- _PROBLEM 1_
Reproduce every line of the stored records word for word, omitting the pictures.

Top of EXTRACT

I can try to retrofit a question to each of these examples. For David Brooks, a question might be, “Should Republicans focus more on advancing an agenda and less on dissatisfaction with their status?” For Victor Davis Hanson, a question might be, “Are progressives pursuing an agenda that is too aggressive and too broad?” For Robin Hanson, a question might be, “Should elites be less inclined toward top-down solutions to problems instead try to create a context in which decentralized solutions can emerge?”
Perhaps these are the questions that the authors mean to pose, and perhaps not. My point is that posing a question in this manner is necessary for a reader to be able to objectively evaluate how well the author has considered alternative points of view. Recall the eight proposed scoring categories:
playing devil’s Advocate
thinking in Bets
offering Caveats
participating in a Debate where each side is given time to make its case
making an argument that Kicks off a discussion
indicating an Open mind that is willing to reconsider
evaluating Research, not simply selecting research that supports your viewpoint
Steel-manning the opposing point of view, giving the audience a two-sided debate
Each of these requires a specific question to be discussed. If the author will not supply it, then that puts the onus onto the reader or the listener.
I would change my mind if someone can show me examples for which the attempt to supply a specific question would make the piece less clear or less persuasive.
I agree with you. I recall that someone said that the first rule of opinion writing is: Have a point and make it. Some Googling suggests that it was Jacques Barzun:
https://www.goodreads.com/quotes/499214-first-principle-have-a-point-and-make-it-by-means
I routinely find myself annoyed when I'm halfway through a long article and still don't know what the writer is trying to say. A very good writer can surely have a point and make it without the crutch of beginning with an explicit question and answer, but I think that a great deal of writing would be improved by that discipline.
Consider the position of Ross Douthat. His pieces cannot be that explicit: if he wrote them that way, it would probably turn off many readers of the New York Times. He has to advance his position softly and subtly--maybe even implicitly. But that is the point.

Bottom of EXTRACT
Top of INPUT RECORDS

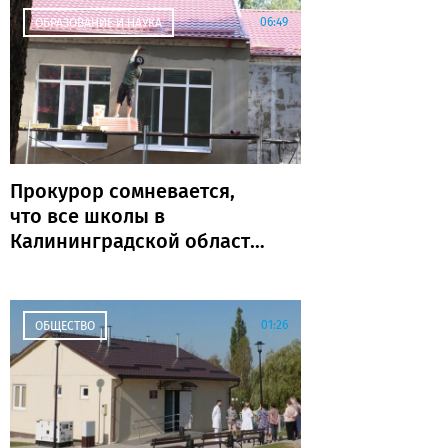
06:49
ОБРАЗОВАНИЕ И НАУКА
Прокурор сомневается,
что все школы в
Калининградской области
откроются к 1 сентября
01:26
ОБЩЕСТВО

Bottom of INPUT RECORDS

- _PROBLEM 2_
Answer these from the passage on opinion writing:
(a) Which author is paired with the question "Are progressives pursuing an agenda that is too aggressive and too broad?"
(b) How many proposed scoring categories does the passage recall?
(c) To whom does some Googling attribute the rule "Have a point and make it"?

- _RESPONSE BOX 1_
06:49
ОБРАЗОВАНИЕ И НАУКА
Прокурор сомневается,
что все школы в
Калининградской области
откроются к 1 сентября
01:26
ОБЩЕСТВО

- _RESPONSE BOX 2_
(a) Victor Davis Hanson
(b) Eight
(c) Jacques Barzun